- Consignes:
(1) Comment rendre en anglais cette phrase de l'extrait : « Ce qui fait la valeur du film, c’est la pertinence des voix qu’on y entend. » ?
(2) Quelles sont toutes les personnes nommées dans l'extrait ?
(3) Reprenez mot pour mot le passage de l'extrait qui va de « Parmi les autres » jusqu'à « un Québec inclusif. ».

═══ Extrait

Chronique

Au-delà de la cassette de la Charte

C’est à reculons que j’ai abordé le film La Charte des distractions. Après des mois de discussions publiques sur la Charte de la laïcité du PQ, n’avons-nous pas atteint un point de saturation ? Tout n’a-t-il pas été dit sur le projet de loi 60 ?

Quand je vois défiler les nouvelles sur le sujet, c’est Louis-Jean Cormier que j’entends. « Toujours la même cassette/Les clichés se répètent/Et la parole s’émiette/Des cordes de langues de bois… »

Malgré mon hésitation du départ, j’ai finalement beaucoup apprécié La Charte des distractions. Car même s’il traite d’un sujet usé à la corde, le film permet justement d’éjecter la cassette usée en élargissant le débat et en donnant la parole à des gens que l’on a peu entendus jusqu’à présent. Des gens d’horizons divers qui posent un regard critique sur le projet de loi 60, réfléchissent sous divers angles à la complexité des enjeux et montrent en quoi la Charte nous distrait de ces enjeux.

Un film objectif ? Non, pas du tout. Il ne prétend surtout pas l’être. Le film est une prise de position et non un reportage objectif qui donnerait la parole aux deux camps. Il a été réalisé dans l’urgence par trois médias indépendants (Les Alter Citoyens, GAPPA et 99 %Media). Une campagne de sociofinancement, où seuls les dons individuels étaient acceptés, a permis de recueillir les 2500 $ nécessaires pour mener à terme le projet.

Le but ? Contribuer au débat en faisant contrepoids aux discours officiels. Après la première qui a lieu aujourd’hui, les artisans du film souhaitent que des espaces de discussion soient créés autour d’autres projections publiques.

Ce qui fait la valeur du film, c’est la pertinence des voix qu’on y entend. La voix indignée de Widia Larivière, par exemple, militante féministe autochtone du mouvement Idle No More qui voit dans le projet de Charte un « déni des peuples autochtones ». « On parle de valeurs communes québécoises. Alors que les peuples autochtones, ça fait des millénaires qu’on habite le territoire et on ne nous a jamais demandé notre avis sur la Charte. On ne nous a jamais demandé quelles valeurs étaient importantes pour nous. »

Le film nous fait aussi entendre la voix apaisante et pleine de sagesse de la psychiatre Cécile Rousseau, qui travaille auprès d’enfants immigrants et réfugiés dans des quartiers pluriethniques de Montréal. Il en est des relations intercommunautaires comme des relations de couple, souligne-t-elle avec inquiétude. « C’est fragile. On ne peut pas tabler sur le fait qu’une relation de couple a été bonne pour dire qu’elle durera toujours. »

Du moment où l'on dit des mots qu’il ne fallait pas dire, tout déboule. La colère et le rejet des uns suscitent la colère et le rejet des autres. Comment, après tout ça, reconstruire un vivre-ensemble ? Pour y arriver, il faut entendre les peurs bien réelles de la majorité, dit la Dre Rousseau.

Parmi les autres voix pertinentes qu’on gagnerait à entendre davantage dans ce débat, il y a celle de Ryoa Chung, professeure de philosophie à l’Université de Montréal et coauteure du Manifeste pour un Québec inclusif.

══════
═══ Données fournies

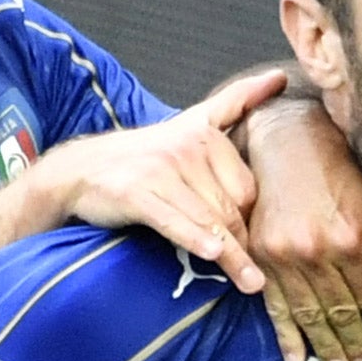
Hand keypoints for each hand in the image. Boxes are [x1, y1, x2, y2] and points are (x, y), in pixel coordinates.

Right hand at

══════

- Corrigé:
(1) What gives the film its value is the relevance of the voices heard in it.

(2) Louis-Jean Cormier, Widia Larivière, Cécile Rousseau et Ryoa Chung.

(3)
Parmi les autres voix pertinentes qu’on gagnerait à entendre davantage dans ce débat, il y a celle de Ryoa Chung, professeure de philosophie à l’Université de Montréal et coauteure du Manifeste pour un Québec inclusif.